[Extracted data entries]
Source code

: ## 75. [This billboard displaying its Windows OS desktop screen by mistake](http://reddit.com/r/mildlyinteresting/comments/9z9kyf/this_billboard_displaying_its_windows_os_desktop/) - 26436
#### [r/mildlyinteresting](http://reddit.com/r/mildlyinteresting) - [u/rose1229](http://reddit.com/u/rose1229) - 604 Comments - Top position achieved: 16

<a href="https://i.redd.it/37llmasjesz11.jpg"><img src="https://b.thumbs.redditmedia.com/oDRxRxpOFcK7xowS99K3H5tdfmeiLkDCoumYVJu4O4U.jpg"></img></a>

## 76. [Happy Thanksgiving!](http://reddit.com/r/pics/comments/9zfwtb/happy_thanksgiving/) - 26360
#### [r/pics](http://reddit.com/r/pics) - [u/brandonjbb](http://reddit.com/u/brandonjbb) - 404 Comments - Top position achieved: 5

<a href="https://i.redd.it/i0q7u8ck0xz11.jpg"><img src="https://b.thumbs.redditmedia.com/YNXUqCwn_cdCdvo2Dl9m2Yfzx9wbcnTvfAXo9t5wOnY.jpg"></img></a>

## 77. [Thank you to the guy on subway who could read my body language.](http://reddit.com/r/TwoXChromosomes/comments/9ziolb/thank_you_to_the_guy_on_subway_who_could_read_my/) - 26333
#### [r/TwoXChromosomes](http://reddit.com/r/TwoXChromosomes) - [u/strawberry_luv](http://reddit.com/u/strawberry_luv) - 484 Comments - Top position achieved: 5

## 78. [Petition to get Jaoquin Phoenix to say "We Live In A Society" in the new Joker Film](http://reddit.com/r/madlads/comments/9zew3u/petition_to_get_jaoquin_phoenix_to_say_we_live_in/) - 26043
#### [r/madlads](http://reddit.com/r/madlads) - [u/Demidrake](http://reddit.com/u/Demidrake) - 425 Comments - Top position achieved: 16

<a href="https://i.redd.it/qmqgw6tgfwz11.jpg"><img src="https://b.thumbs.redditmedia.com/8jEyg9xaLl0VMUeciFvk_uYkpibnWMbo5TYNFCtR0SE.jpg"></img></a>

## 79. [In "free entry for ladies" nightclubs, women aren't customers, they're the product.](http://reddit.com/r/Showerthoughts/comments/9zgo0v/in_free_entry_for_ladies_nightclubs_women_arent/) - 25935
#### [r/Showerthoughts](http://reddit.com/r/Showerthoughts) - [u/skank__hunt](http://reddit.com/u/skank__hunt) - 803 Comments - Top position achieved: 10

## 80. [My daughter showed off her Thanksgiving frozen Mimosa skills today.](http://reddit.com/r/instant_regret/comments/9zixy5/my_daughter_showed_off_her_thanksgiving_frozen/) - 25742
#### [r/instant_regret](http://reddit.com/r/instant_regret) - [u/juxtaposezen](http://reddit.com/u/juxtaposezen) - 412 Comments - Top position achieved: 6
* * *
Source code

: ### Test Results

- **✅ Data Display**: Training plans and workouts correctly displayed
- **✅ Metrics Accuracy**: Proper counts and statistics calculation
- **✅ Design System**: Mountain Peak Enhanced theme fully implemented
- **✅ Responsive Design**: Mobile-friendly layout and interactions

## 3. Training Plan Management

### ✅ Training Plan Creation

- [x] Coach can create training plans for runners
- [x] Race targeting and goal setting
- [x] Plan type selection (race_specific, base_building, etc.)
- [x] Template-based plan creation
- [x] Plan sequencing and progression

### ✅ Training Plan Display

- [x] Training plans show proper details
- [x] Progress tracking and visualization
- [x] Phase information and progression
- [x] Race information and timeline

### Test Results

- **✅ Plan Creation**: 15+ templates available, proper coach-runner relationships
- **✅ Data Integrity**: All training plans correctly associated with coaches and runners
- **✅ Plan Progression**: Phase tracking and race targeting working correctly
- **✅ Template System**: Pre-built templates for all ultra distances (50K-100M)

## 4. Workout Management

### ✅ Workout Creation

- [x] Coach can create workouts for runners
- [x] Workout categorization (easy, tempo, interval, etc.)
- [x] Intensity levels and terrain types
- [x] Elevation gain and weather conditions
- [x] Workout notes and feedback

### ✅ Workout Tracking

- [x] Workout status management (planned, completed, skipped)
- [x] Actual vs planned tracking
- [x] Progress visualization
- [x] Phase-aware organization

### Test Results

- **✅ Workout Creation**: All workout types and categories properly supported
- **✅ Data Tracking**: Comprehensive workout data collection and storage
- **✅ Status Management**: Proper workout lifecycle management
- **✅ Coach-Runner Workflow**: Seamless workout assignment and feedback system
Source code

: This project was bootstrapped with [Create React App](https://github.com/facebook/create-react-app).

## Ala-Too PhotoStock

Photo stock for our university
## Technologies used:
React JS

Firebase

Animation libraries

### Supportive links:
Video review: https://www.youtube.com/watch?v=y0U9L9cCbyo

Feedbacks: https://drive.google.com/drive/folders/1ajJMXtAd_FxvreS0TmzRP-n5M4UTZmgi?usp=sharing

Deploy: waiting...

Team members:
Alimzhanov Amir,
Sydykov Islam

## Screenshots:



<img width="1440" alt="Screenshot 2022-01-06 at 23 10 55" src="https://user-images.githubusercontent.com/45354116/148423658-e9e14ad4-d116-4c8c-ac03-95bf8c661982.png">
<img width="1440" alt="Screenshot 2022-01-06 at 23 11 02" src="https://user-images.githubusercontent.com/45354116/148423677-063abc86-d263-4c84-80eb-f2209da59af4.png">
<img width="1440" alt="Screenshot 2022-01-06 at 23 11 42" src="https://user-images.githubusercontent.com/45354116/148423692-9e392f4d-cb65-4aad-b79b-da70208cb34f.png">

Work required
Reproduce verbatim the lines in the entries above from the line with "- [x] Coach can create training" to the line with "### ✅ Workout Creation", including both of those lines.

Expected answer
- [x] Coach can create training plans for runners
- [x] Race targeting and goal setting
- [x] Plan type selection (race_specific, base_building, etc.)
- [x] Template-based plan creation
- [x] Plan sequencing and progression

### ✅ Training Plan Display

- [x] Training plans show proper details
- [x] Progress tracking and visualization
- [x] Phase information and progression
- [x] Race information and timeline

### Test Results

- **✅ Plan Creation**: 15+ templates available, proper coach-runner relationships
- **✅ Data Integrity**: All training plans correctly associated with coaches and runners
- **✅ Plan Progression**: Phase tracking and race targeting working correctly
- **✅ Template System**: Pre-built templates for all ultra distances (50K-100M)

## 4. Workout Management

### ✅ Workout Creation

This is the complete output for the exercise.